Mac Keyboard Shortcuts

⌘ + Shift + Delete – empties your Trash. You’ll get a confirmation dialog pop up first, asking you if you’re sure you want to delete everything in the Trash folder.

⌘ + Shift + Option + Delete – like the above, it empties your Trash, but this command will do it without asking if you’re sure, first.

Option + Brightness (any) – opens your System Preferences and jumps to the Displays preference window.

Option + Volume (any) – opens your System Preferences and jumps to the Sound preference window.

Option + Mission Control – opens your System Preferences and jumps to the Mission Control preference window.

Dock Mac Keyboard Shortcuts

Control + Shift – disables your Dock’s magnification effect for as long as you hold the keys down.

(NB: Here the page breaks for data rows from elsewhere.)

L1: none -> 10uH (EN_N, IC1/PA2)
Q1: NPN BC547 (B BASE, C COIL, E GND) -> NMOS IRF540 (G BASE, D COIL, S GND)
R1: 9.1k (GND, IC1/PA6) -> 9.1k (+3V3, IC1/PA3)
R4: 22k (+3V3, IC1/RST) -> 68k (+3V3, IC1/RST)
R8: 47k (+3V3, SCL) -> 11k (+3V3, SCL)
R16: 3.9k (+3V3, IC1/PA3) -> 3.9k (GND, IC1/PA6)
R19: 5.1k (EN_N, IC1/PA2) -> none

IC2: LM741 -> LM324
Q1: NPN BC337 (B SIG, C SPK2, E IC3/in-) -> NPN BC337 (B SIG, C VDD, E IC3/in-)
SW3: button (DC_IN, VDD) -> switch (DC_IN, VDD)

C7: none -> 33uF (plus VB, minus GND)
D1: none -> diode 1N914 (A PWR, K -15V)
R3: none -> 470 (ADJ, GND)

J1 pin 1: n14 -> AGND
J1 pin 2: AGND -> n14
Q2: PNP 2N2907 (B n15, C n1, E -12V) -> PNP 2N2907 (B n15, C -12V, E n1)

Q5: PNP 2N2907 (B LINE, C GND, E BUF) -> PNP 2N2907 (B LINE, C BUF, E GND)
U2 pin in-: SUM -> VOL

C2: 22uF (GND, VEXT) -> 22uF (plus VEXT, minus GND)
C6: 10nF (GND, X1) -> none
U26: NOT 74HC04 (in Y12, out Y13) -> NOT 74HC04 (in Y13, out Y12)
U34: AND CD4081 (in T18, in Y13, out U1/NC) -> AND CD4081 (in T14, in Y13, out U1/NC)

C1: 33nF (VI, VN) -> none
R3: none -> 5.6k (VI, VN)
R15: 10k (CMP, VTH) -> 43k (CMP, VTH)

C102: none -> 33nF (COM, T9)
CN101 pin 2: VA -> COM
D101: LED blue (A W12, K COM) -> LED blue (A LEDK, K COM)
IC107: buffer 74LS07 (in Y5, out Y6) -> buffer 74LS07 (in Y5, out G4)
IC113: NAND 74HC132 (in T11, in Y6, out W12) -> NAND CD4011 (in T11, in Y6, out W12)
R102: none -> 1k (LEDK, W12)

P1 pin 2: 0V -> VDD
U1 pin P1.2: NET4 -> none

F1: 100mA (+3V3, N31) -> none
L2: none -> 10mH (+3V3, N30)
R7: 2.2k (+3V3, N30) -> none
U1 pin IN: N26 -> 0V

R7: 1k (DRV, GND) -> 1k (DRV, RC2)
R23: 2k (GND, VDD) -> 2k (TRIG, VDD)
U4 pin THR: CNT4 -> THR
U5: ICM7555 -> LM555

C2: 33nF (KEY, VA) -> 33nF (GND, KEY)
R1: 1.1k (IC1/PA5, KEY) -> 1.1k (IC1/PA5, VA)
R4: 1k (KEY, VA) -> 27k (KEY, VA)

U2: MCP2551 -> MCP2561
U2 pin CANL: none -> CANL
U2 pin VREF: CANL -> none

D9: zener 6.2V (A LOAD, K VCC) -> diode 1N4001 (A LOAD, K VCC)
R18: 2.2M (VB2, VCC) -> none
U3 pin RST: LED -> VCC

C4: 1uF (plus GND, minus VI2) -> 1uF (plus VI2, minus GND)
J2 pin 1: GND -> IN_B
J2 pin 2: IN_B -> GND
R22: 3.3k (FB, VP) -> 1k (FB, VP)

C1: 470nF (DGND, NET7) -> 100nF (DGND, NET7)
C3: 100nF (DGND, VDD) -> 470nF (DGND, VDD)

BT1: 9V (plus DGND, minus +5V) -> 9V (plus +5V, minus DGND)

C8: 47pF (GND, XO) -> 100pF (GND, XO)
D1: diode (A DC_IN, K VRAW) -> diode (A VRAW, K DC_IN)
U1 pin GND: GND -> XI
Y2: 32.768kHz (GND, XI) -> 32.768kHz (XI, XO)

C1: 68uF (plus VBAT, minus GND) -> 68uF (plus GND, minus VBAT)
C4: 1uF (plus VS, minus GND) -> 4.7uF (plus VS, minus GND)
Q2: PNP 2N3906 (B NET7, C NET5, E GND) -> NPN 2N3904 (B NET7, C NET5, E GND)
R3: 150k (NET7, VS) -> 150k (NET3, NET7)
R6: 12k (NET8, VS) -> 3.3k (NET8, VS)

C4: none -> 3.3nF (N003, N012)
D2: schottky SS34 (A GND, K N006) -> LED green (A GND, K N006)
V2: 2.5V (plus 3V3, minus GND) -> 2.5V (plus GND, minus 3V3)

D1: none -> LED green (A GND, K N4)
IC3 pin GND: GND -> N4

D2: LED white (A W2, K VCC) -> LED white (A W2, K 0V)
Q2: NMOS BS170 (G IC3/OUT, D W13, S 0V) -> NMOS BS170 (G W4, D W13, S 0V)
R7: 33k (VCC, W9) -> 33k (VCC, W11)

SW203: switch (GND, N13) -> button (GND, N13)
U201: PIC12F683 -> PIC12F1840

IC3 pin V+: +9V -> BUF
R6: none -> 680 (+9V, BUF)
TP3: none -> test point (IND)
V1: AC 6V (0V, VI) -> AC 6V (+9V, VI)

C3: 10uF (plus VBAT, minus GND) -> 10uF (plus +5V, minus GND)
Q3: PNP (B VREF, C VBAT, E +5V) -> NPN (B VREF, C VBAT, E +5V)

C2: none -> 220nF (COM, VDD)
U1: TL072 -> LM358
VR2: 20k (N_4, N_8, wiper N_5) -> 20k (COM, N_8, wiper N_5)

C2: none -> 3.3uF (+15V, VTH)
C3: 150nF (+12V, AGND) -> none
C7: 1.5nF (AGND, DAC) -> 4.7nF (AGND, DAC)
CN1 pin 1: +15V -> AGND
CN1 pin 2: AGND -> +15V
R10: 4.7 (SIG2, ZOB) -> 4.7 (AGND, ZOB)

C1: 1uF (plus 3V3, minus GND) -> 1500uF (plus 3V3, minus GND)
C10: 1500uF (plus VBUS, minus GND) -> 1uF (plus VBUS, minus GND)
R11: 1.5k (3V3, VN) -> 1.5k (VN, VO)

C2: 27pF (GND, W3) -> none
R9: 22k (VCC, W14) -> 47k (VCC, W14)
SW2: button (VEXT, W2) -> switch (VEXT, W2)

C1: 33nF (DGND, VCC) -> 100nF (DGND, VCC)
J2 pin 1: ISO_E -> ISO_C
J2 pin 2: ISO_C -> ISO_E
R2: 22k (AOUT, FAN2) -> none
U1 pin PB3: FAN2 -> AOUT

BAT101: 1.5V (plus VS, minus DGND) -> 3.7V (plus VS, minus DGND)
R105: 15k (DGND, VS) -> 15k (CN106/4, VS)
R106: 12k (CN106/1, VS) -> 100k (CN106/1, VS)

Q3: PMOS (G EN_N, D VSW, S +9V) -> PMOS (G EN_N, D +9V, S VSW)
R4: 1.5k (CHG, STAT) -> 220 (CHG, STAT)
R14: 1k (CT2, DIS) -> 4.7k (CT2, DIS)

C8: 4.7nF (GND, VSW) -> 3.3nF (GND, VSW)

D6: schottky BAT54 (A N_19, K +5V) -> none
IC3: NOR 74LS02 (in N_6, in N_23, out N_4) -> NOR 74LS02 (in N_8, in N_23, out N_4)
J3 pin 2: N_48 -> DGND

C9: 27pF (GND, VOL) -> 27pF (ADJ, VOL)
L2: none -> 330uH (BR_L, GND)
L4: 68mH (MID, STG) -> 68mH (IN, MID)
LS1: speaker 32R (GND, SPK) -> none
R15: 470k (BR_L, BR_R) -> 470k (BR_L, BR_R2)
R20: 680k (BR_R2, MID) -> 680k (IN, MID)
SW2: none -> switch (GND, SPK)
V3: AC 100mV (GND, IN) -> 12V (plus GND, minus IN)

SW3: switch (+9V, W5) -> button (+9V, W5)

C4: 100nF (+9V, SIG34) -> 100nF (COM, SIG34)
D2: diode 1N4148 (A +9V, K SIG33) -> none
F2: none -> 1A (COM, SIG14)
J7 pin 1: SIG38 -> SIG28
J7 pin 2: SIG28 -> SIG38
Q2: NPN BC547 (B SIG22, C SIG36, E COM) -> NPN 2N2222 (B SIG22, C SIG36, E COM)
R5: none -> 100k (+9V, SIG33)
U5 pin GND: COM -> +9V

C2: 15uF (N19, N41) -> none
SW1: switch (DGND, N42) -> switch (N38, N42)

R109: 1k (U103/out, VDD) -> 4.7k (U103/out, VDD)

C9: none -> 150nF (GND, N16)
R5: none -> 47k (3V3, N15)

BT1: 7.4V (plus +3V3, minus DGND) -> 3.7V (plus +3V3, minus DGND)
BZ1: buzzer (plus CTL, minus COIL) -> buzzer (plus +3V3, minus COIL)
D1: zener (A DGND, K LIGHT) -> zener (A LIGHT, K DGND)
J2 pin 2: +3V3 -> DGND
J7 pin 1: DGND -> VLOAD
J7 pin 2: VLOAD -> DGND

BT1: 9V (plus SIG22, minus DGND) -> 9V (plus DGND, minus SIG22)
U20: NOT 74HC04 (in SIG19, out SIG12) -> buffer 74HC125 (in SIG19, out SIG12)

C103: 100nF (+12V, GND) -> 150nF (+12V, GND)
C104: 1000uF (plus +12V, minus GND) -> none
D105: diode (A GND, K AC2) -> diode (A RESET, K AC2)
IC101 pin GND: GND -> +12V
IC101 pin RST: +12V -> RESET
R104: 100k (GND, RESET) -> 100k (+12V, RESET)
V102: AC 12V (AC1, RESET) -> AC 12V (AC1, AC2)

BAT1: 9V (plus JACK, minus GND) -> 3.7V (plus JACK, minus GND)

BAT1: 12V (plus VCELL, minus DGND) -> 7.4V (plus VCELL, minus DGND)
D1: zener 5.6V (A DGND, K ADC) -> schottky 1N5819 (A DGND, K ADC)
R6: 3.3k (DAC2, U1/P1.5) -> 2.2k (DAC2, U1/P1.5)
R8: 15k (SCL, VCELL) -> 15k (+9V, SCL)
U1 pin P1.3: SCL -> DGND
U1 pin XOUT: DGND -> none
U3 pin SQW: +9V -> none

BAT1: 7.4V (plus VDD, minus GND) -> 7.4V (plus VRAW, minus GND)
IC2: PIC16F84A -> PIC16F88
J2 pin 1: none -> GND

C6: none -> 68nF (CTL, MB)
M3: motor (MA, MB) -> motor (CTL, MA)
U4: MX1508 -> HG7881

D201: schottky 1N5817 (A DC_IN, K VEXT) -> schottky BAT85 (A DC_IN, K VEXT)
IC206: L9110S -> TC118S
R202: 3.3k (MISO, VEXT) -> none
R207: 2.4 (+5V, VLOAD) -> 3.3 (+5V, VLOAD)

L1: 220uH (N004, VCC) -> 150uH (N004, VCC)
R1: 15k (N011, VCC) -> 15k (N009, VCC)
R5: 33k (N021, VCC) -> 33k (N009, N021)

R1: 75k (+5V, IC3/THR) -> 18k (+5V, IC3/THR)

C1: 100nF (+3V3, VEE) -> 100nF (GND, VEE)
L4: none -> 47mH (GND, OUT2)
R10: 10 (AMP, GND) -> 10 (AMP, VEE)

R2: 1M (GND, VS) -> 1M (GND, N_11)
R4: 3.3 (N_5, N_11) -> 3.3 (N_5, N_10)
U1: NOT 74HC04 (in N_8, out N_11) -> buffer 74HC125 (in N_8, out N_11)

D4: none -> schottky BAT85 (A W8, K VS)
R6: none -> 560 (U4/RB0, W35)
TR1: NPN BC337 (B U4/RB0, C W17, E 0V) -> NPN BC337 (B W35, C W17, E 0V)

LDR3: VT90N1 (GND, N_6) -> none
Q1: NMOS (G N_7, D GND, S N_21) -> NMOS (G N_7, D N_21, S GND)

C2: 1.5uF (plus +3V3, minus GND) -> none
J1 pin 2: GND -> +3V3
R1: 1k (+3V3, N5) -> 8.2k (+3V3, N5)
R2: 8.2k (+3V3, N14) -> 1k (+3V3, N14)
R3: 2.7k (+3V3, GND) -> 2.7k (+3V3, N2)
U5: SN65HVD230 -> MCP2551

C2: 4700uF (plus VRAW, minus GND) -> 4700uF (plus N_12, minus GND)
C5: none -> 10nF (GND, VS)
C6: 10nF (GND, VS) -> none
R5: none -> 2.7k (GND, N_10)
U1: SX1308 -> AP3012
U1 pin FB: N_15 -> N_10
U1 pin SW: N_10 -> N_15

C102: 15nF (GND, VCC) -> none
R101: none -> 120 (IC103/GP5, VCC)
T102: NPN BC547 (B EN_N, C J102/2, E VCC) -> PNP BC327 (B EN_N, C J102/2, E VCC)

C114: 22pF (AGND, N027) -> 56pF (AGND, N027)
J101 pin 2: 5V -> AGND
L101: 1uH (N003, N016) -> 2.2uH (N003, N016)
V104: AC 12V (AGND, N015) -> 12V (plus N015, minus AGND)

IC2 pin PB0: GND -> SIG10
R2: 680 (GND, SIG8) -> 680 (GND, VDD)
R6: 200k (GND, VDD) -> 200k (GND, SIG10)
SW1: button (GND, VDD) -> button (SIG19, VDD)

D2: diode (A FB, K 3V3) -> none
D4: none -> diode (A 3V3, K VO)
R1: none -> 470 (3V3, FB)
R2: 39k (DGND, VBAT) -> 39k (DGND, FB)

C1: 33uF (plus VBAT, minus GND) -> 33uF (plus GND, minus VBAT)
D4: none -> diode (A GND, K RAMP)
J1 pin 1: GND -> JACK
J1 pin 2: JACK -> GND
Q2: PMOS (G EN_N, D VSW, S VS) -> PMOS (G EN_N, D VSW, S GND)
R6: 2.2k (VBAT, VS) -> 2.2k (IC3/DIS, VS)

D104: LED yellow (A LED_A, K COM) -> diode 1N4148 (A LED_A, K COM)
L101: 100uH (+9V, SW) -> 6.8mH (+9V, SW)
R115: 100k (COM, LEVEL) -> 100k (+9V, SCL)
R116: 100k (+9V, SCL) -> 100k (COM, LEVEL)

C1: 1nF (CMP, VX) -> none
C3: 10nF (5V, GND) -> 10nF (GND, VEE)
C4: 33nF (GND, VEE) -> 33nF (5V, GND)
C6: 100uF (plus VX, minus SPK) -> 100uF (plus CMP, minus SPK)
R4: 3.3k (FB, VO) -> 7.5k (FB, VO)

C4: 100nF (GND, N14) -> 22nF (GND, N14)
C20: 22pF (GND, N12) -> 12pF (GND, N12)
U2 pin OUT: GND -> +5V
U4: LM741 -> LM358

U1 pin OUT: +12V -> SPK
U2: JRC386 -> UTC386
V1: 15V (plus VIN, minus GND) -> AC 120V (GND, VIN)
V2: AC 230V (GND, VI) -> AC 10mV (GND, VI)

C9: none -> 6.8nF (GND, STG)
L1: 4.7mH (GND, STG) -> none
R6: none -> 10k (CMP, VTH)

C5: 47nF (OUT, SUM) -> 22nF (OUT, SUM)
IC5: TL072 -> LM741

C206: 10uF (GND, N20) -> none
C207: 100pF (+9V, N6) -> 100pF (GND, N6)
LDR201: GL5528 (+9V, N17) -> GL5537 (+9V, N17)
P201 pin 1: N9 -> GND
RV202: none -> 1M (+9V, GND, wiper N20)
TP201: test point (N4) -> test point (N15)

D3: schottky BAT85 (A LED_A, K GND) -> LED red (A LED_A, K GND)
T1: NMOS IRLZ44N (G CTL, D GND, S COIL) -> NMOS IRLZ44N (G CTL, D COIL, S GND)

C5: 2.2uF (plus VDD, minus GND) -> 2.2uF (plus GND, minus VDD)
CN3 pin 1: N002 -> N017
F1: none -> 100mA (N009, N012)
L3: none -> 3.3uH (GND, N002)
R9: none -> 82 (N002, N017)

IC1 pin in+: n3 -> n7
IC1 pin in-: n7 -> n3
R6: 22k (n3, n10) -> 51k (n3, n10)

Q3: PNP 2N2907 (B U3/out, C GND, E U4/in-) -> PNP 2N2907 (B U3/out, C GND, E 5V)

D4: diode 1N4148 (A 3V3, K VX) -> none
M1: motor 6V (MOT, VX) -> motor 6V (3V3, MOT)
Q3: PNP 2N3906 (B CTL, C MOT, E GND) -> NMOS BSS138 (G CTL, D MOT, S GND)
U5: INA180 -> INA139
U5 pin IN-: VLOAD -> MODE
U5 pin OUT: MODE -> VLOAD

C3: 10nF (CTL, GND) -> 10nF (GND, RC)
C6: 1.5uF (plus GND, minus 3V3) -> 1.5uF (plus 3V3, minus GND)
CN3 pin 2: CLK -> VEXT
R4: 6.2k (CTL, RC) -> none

⌘ + Option – hold down these keys as you click on an app’s icon in the dock will hide all open applications except for the one you click on.

⌘ – hold down Command and click on an icon, and you’ll open a Finder window in the directory where that app or file is located.

Mission Control Mac Keyboard Shortcuts

Control + Up – you can use this shortcut to enter Mission Control; it’s useful if you’re using a keyboard that doesn’t already have an explicit Mission Control key (on most Mac keyboards, it’s F3).

Control + Left – moves one Space (as in OS X Spaces, not spacebar spaces) to the left.

Control + Right – moves one Space to the right.